Daniel Irvin is the EFC at UNC’s Environmental Finance Community Advisor. Daniel graduated from the University of North Carolina at Chapel Hill in May 2016. He majored in Public Policy and Philosophy with a minor in Environmental Studies.







  1. If Poverty Line is a better indicator, is 5000 gallons per month the right number to use? What is the typical living situation for those living at the poverty level? Social Security/ Medicaid? Do these folks move to public assistance housing? Single parent families living in apartments? Do apartment dwellers use 5000 gallons per month? Point being most people living at the poverty level are not watering their yards or washing their cars and have numerous assistance programs that may reduce their need to cook, etc. I think we can agree that it is impossible to set an affordability metric that captures the whole picture. There is a benefit in using one and understanding its short comings.

    • The selection of the usage number is a great point. The average usage for a utility will include customers who water their lawns, have swimming pools, and have other use that might be considered discretionary.

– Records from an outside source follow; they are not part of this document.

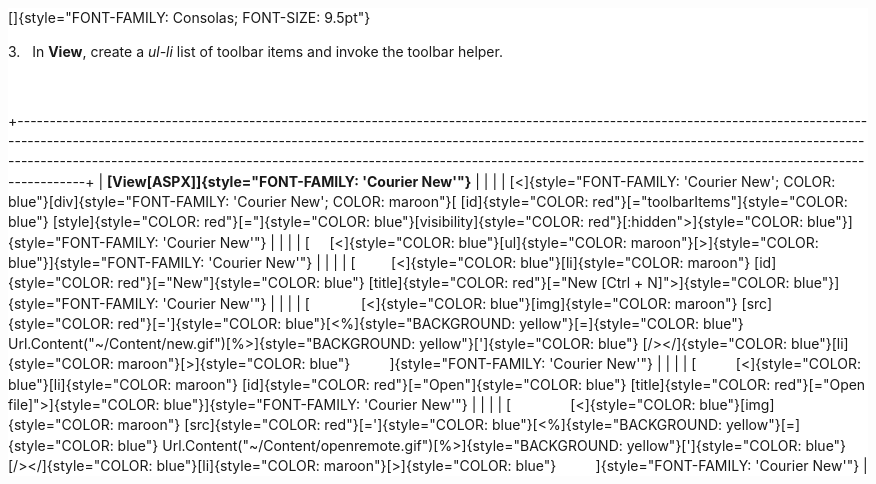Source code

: []{style="FONT-FAMILY: Consolas; FONT-SIZE: 9.5pt"} 

3.   In **View**, create a *ul-li* list of toolbar items and invoke the toolbar helper.

 

+--------------------------------------------------------------------------------------------------------------------------------------------------------------------------------------------------------------------------------------------------------------------------------------------------------------------------------------------------------------------------------------------------------------------------+
| **[View\[ASPX\]]{style="FONT-FAMILY: 'Courier New'"}**                                                                                                                                                                                                                                                                                                                                                                   |
|                                                                                                                                                                                                                                                                                                                                                                                                                          |
| [\<]{style="FONT-FAMILY: 'Courier New'; COLOR: blue"}[div]{style="FONT-FAMILY: 'Courier New'; COLOR: maroon"}[ [id]{style="COLOR: red"}[=\"toolbarItems\"]{style="COLOR: blue"} [style]{style="COLOR: red"}[=\"]{style="COLOR: blue"}[visibility]{style="COLOR: red"}[:hidden\"\>]{style="COLOR: blue"}]{style="FONT-FAMILY: 'Courier New'"}                                                                             |
|                                                                                                                                                                                                                                                                                                                                                                                                                          |
| [     [\<]{style="COLOR: blue"}[ul]{style="COLOR: maroon"}[\>]{style="COLOR: blue"}]{style="FONT-FAMILY: 'Courier New'"}                                                                                                                                                                                                                                                                                                 |
|                                                                                                                                                                                                                                                                                                                                                                                                                          |
| [         [\<]{style="COLOR: blue"}[li]{style="COLOR: maroon"} [id]{style="COLOR: red"}[=\"New\"]{style="COLOR: blue"} [title]{style="COLOR: red"}[=\"New \[Ctrl + N\]\"\>]{style="COLOR: blue"}]{style="FONT-FAMILY: 'Courier New'"}                                                                                                                                                                                    |
|                                                                                                                                                                                                                                                                                                                                                                                                                          |
| [             [\<]{style="COLOR: blue"}[img]{style="COLOR: maroon"} [src]{style="COLOR: red"}[=\']{style="COLOR: blue"}[\<%]{style="BACKGROUND: yellow"}[=]{style="COLOR: blue"} Url.Content(\"\~/Content/new.gif\")[%\>]{style="BACKGROUND: yellow"}[\']{style="COLOR: blue"} [/\>\</]{style="COLOR: blue"}[li]{style="COLOR: maroon"}[\>]{style="COLOR: blue"}          ]{style="FONT-FAMILY: 'Courier New'"}          |
|                                                                                                                                                                                                                                                                                                                                                                                                                          |
| [          [\<]{style="COLOR: blue"}[li]{style="COLOR: maroon"} [id]{style="COLOR: red"}[=\"Open\"]{style="COLOR: blue"} [title]{style="COLOR: red"}[=\"Open file\]\"\>]{style="COLOR: blue"}]{style="FONT-FAMILY: 'Courier New'"}                                                                                                                                                                                       |
|                                                                                                                                                                                                                                                                                                                                                                                                                          |
| [               [\<]{style="COLOR: blue"}[img]{style="COLOR: maroon"} [src]{style="COLOR: red"}[=\']{style="COLOR: blue"}[\<%]{style="BACKGROUND: yellow"}[=]{style="COLOR: blue"} Url.Content(\"\~/Content/openremote.gif\")[%\>]{style="BACKGROUND: yellow"}[\']{style="COLOR: blue"} [/\>\</]{style="COLOR: blue"}[li]{style="COLOR: maroon"}[\>]{style="COLOR: blue"}          ]{style="FONT-FAMILY: 'Courier New'"} |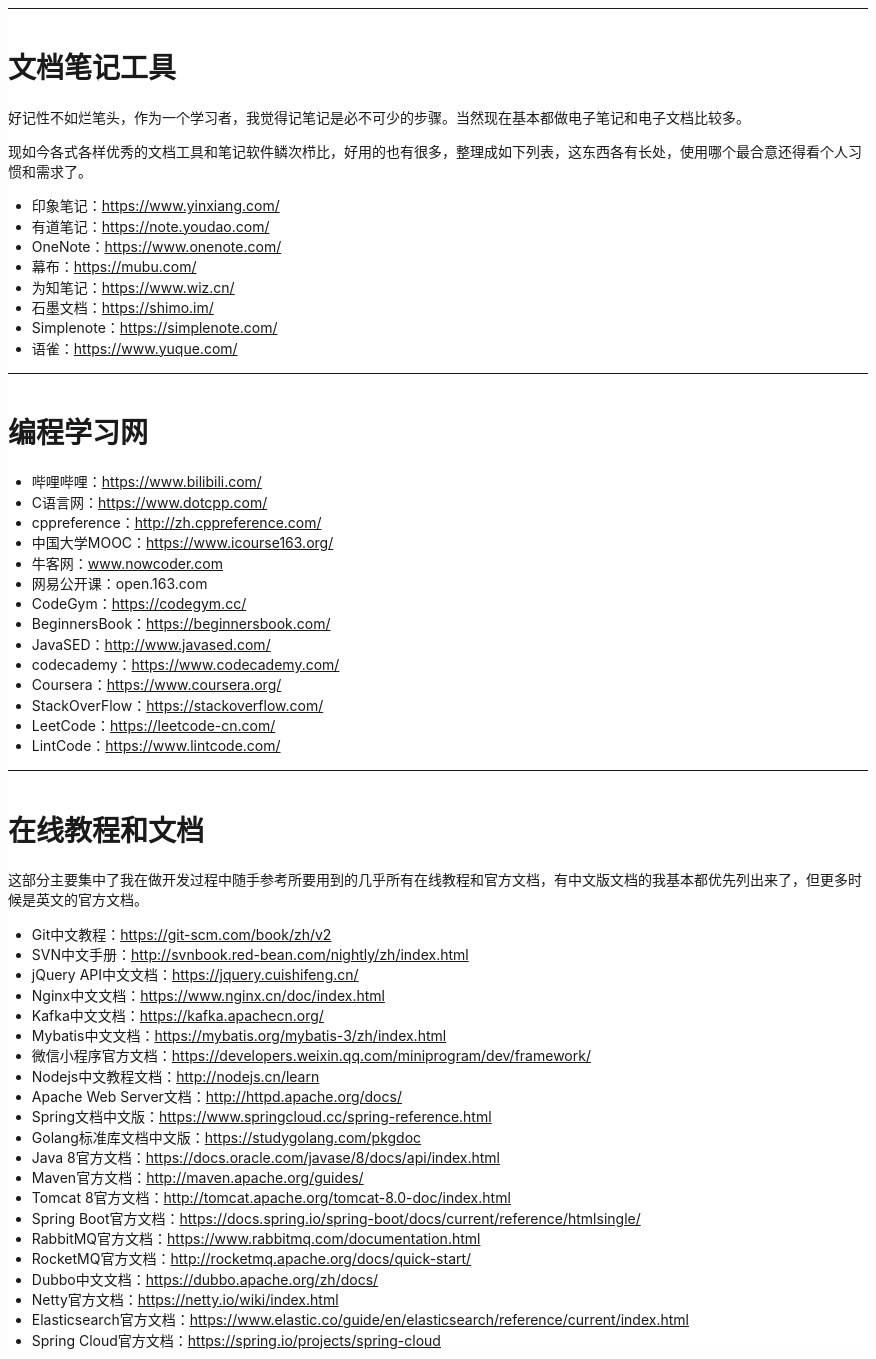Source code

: ------

# 文档笔记工具

好记性不如烂笔头，作为一个学习者，我觉得记笔记是必不可少的步骤。当然现在基本都做电子笔记和电子文档比较多。

现如今各式各样优秀的文档工具和笔记软件鳞次栉比，好用的也有很多，整理成如下列表，这东西各有长处，使用哪个最合意还得看个人习惯和需求了。

- 印象笔记：https://www.yinxiang.com/
- 有道笔记：https://note.youdao.com/
- OneNote：https://www.onenote.com/
- 幕布：https://mubu.com/
- 为知笔记：https://www.wiz.cn/
- 石墨文档：https://shimo.im/
- Simplenote：https://simplenote.com/
- 语雀：https://www.yuque.com/

------

# 编程学习网

- 哔哩哔哩：https://www.bilibili.com/
- C语言网：https://www.dotcpp.com/
- cppreference：http://zh.cppreference.com/
- 中国大学MOOC：https://www.icourse163.org/
- 牛客网：www.nowcoder.com
- 网易公开课：open.163.com
- CodeGym：https://codegym.cc/
- BeginnersBook：https://beginnersbook.com/
- JavaSED：http://www.javased.com/
- codecademy：https://www.codecademy.com/
- Coursera：https://www.coursera.org/
- StackOverFlow：https://stackoverflow.com/
- LeetCode：https://leetcode-cn.com/
- LintCode：https://www.lintcode.com/

------

# 在线教程和文档

这部分主要集中了我在做开发过程中随手参考所要用到的几乎所有在线教程和官方文档，有中文版文档的我基本都优先列出来了，但更多时候是英文的官方文档。

- Git中文教程：https://git-scm.com/book/zh/v2
- SVN中文手册：http://svnbook.red-bean.com/nightly/zh/index.html
- jQuery API中文文档：https://jquery.cuishifeng.cn/
- Nginx中文文档：https://www.nginx.cn/doc/index.html
- Kafka中文文档：https://kafka.apachecn.org/
- Mybatis中文文档：https://mybatis.org/mybatis-3/zh/index.html
- 微信小程序官方文档：https://developers.weixin.qq.com/miniprogram/dev/framework/
- Nodejs中文教程文档：http://nodejs.cn/learn
- Apache Web Server文档：http://httpd.apache.org/docs/
- Spring文档中文版：https://www.springcloud.cc/spring-reference.html
- Golang标准库文档中文版：https://studygolang.com/pkgdoc
- Java 8官方文档：https://docs.oracle.com/javase/8/docs/api/index.html
- Maven官方文档：http://maven.apache.org/guides/
- Tomcat 8官方文档：http://tomcat.apache.org/tomcat-8.0-doc/index.html
- Spring Boot官方文档：https://docs.spring.io/spring-boot/docs/current/reference/htmlsingle/
- RabbitMQ官方文档：https://www.rabbitmq.com/documentation.html
- RocketMQ官方文档：http://rocketmq.apache.org/docs/quick-start/
- Dubbo中文文档：https://dubbo.apache.org/zh/docs/
- Netty官方文档：https://netty.io/wiki/index.html
- Elasticsearch官方文档：https://www.elastic.co/guide/en/elasticsearch/reference/current/index.html
- Spring Cloud官方文档：https://spring.io/projects/spring-cloud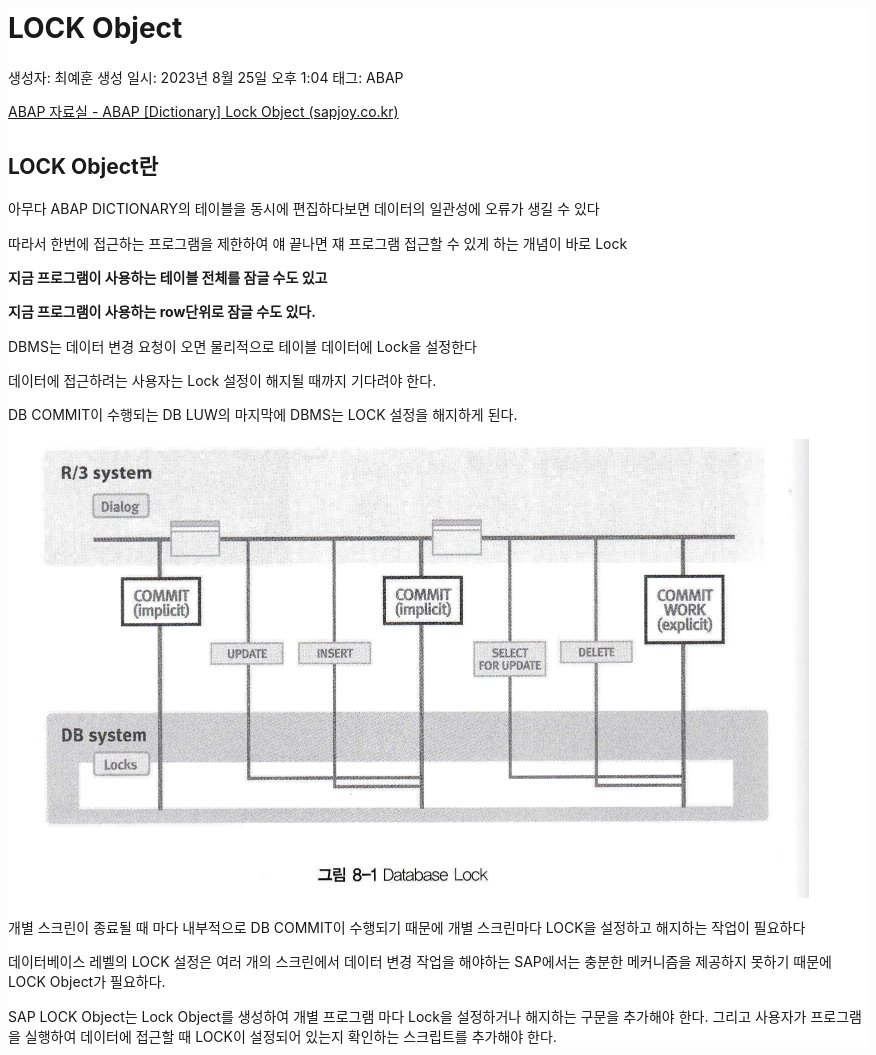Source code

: # LOCK Object

생성자: 최예훈
생성 일시: 2023년 8월 25일 오후 1:04
태그: ABAP

[ABAP 자료실 - ABAP [Dictionary] Lock Object (sapjoy.co.kr)](http://sapjoy.co.kr/abappds/56937)

## LOCK Object란

아무다 ABAP DICTIONARY의 테이블을 동시에 편집하다보면 데이터의 일관성에 오류가 생길 수 있다

따라서 한번에 접근하는 프로그램을 제한하여 얘 끝나면 쟤 프로그램 접근할 수 있게 하는 개념이 바로 Lock

**지금 프로그램이 사용하는 테이블 전체를 잠글 수도 있고** 

**지금 프로그램이 사용하는 row단위로 잠글 수도 있다.**

DBMS는 데이터 변경 요청이 오면 물리적으로 테이블 데이터에 Lock을 설정한다

데이터에 접근하려는 사용자는 Lock 설정이 해지될 때까지 기다려야 한다. 

DB COMMIT이 수행되는 DB LUW의 마지막에 DBMS는 LOCK 설정을 해지하게 된다.

![Untitled](LOCK%20Object%20026ad3dad1b94f63a411aa2ed78af1b4/Untitled.png)

개별 스크린이 종료될 때 마다 내부적으로 DB COMMIT이 수행되기 때문에 개별 스크린마다 LOCK을 설정하고 해지하는 작업이 필요하다

데이터베이스 레벨의 LOCK 설정은 여러 개의 스크린에서 데이터 변경 작업을 해야하는 SAP에서는 충분한 메커니즘을 제공하지 못하기 때문에 LOCK Object가 필요하다.

SAP LOCK Object는 Lock Object를 생성하여 개별 프로그램 마다 Lock을 설정하거나 해지하는 구문을 추가해야 한다. 그리고 사용자가 프로그램을 실행하여 데이터에 접근할 때 LOCK이 설정되어 있는지 확인하는 스크립트를 추가해야 한다. 
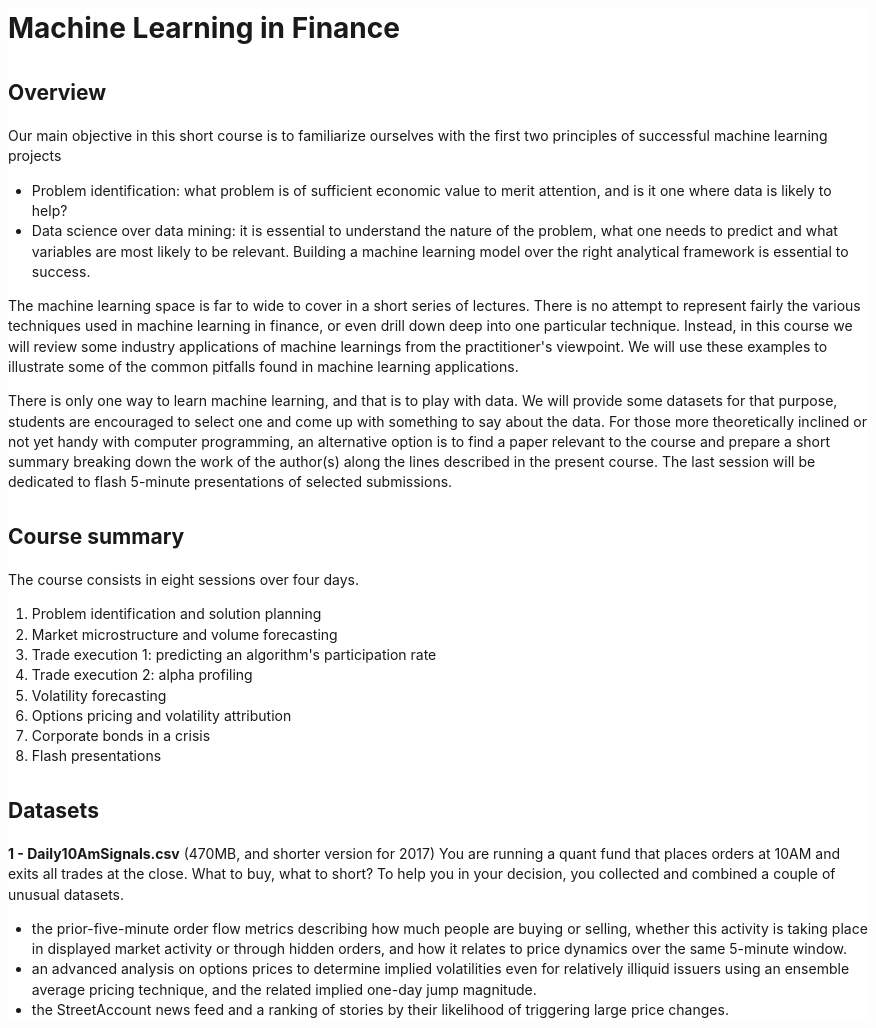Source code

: # Machine Learning in Finance

## Overview

Our main objective in this short course is to familiarize ourselves with the first two principles of successful machine learning projects

* Problem identification: what problem is of sufficient economic value to merit attention, and is it one where data is likely to help?
* Data science over data mining: it is essential to understand the nature of the problem, what one needs to predict and what variables are most likely to be relevant. Building a machine learning model over the right analytical framework is essential to success.

The machine learning space is far to wide to cover in a short series of lectures. There is no attempt to represent fairly the various techniques used in machine learning in finance, or even drill down deep into one particular technique. Instead, in this course we will  review some industry applications of machine learnings from the practitioner's viewpoint. We will use these examples to illustrate some of the common pitfalls found in machine learning applications. 

There is only one way to learn machine learning, and that is to play with data. We will provide some datasets for that purpose, students are encouraged to select one and come up with something to say about the data. For those more theoretically inclined or not yet handy with computer programming, an alternative option is to find a paper relevant to the course and prepare a short summary breaking down the work of the author(s) along the lines described in the present course. The last session will be dedicated to flash 5-minute presentations of selected submissions.

## Course summary

The course consists in eight sessions over four days.

1. Problem identification and solution planning
2. Market microstructure and volume forecasting
3. Trade execution 1: predicting an algorithm's participation rate
4. Trade execution 2: alpha profiling
5. Volatility forecasting
6. Options pricing and volatility attribution
7. Corporate bonds in a crisis
8. Flash presentations

## Datasets

**1 - Daily10AmSignals.csv** (470MB, and shorter version for 2017)
You are running a quant fund that places orders at 10AM and exits all trades at the close. What to buy, what to short? To help you in your decision, you collected and combined a couple of unusual datasets.

* the prior-five-minute order flow metrics describing how much people are buying or selling, whether this activity is taking place in displayed market activity or through hidden orders, and how it relates to price dynamics over the same 5-minute window.
* an advanced analysis on options prices to determine implied volatilities even for relatively illiquid issuers using an ensemble average pricing technique, and the related implied one-day jump magnitude.
* the StreetAccount news feed and a ranking of stories by their likelihood of triggering large price changes.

A utility that is studying the affordability of their rates might want to consider using a number based on essential water use as opposed to average use. The tricky part with that approach, is of course there is not uniform agreement as to what level of water use is “essential”. This is compounded by the fact that water efficient fixtures can allow a household to reduce water use without changing their behavior.

      As to whether customers at the poverty line use less than 5,000 gallons, you give some good reasons as to why low-income customers will probably use less than the average customer in a given community. However, there are two circumstances in which it might not be the case. First, customers with large families will probably have higher levels of use even without watering their yards or washing their cars. Second, water-efficient fixtures can be expensive to purchase. Low-income customers might be less likely to have efficient showerheads, low-flow toilets, etc. The existence of these factors is an argument for affordability programs that assist customers in conservation, whether simply educating them on best practices to assisting in the purchase of water-efficient fixtures.